Nuts and Bolts: Keeping it Tight


It’s not much of a stretch to say that without nuts and bolts, the world would fall apart. Bolted connections are everywhere, from the frame of your DIY 3D printer to the lug nuts holding the wheels on your car. Though the penalty for failure is certainly higher in the latter than in the former, self-loosening of nuts and bolts is rarely a good thing. Engineers have come up with dozens of ways to make sure the world doesn’t fall apart, and some work better than others. Let’s explore a few of these methods and find out what works, what doesn’t work, and in the process maybe we’ll learn a little about how these fascinating fasteners work.

What Doesn’t Work


Transverse vibration leads to self-loosening. Source: BoltScience.com

There are plenty of ways for a bolted joint to fail, but vibration-induced self-loosening is perhaps the most insidious. Anyone who has ever pounded on a stuck bolt or used an impact wrench to remove a rusty nut knows that vibration really helps. Put that same joint into service and subject it to the right kind of vibration, and there’s a good chance the connection will self-loosen and cause the joint to fail.
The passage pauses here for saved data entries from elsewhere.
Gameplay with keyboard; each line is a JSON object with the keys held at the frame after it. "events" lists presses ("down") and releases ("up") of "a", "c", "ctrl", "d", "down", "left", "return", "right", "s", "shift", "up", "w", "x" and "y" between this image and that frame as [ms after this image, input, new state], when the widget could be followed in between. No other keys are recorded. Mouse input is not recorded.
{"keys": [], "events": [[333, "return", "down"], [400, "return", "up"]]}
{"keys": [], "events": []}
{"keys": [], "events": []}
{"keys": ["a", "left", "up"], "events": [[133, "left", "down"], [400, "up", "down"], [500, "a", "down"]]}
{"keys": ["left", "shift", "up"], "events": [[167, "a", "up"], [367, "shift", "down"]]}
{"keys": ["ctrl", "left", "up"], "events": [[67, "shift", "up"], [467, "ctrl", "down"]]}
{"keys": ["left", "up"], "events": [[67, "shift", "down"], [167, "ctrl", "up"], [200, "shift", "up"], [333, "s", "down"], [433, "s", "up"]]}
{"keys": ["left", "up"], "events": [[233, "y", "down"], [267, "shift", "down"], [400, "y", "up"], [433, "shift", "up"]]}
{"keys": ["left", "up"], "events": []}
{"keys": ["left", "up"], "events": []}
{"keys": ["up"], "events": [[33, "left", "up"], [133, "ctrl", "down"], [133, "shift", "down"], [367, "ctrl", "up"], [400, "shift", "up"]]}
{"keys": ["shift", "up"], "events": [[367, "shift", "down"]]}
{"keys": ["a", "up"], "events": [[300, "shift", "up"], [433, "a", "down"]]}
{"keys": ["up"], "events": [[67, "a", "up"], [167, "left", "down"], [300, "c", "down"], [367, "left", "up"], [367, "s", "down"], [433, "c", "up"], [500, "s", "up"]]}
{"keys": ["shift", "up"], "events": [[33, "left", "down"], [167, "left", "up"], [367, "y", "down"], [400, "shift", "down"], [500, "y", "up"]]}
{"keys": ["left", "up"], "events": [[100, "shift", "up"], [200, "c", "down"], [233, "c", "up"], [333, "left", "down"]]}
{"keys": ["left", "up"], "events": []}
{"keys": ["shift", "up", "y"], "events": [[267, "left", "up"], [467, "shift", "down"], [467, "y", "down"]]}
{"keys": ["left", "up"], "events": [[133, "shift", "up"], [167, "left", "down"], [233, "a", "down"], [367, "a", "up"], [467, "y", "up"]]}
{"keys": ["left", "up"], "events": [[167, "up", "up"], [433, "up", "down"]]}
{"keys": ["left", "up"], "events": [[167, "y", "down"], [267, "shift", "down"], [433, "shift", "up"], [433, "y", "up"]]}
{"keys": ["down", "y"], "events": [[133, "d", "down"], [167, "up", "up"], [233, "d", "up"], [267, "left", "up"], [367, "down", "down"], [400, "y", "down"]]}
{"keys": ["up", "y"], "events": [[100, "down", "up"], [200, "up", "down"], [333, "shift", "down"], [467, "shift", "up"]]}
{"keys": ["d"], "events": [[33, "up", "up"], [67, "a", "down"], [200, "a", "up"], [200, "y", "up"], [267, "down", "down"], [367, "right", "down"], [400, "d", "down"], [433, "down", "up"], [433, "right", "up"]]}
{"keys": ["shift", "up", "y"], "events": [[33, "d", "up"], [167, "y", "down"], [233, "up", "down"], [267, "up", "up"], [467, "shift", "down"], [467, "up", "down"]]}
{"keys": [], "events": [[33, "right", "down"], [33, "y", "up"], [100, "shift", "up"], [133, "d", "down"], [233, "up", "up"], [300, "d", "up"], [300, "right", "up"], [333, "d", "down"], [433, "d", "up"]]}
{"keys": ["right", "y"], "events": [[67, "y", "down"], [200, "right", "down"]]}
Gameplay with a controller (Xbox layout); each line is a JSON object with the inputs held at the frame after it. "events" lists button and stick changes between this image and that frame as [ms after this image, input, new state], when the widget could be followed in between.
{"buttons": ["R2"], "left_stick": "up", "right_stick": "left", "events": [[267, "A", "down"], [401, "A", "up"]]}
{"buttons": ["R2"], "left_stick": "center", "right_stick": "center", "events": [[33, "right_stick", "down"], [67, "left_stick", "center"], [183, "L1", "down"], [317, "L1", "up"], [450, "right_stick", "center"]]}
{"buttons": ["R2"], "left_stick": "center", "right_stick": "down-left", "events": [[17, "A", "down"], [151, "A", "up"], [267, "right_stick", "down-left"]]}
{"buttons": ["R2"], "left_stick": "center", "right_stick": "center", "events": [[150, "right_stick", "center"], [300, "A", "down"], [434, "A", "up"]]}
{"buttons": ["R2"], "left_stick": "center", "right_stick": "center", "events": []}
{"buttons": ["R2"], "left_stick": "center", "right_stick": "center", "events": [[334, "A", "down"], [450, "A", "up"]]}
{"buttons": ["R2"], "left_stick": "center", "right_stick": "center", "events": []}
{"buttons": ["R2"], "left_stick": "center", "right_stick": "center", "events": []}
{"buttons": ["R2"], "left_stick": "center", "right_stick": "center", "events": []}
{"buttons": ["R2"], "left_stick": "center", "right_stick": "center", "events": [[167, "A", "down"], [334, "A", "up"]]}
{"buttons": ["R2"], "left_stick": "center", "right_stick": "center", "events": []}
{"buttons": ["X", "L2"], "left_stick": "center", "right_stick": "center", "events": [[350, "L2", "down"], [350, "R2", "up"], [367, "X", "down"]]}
In the 1960s, German engineer Gerhard Junker studied self-loosening and came to the conclusion that transverse vibrations were responsible for the failure of bolted connections. He devised a simple test apparatus that provided rapid transverse vibrations while monitoring fastener preload tension with a load cell. Graphing preload as a function the number of vibratory cycles yielded clues as to the effectiveness of various locking methods. The test became known as the Junker test and as standard DIN 65151, it remains the gold standard for testing self-loosening.

There are some fascinating videos out there showing Junker tests in action, and some are downright scary. Typically, we’ll throw a simple helical spring lock washer on a stud or bolt, torque down the nut nice and snug, and call it a day, feeling like we’ve made a secure joint. But nothing could be further from the truth. In fact, the video below shows that not only do lock washers add very little security to bolted connections, none of the other common methods — plain washers, nylon insert nuts, and stacked nuts — provide much help either.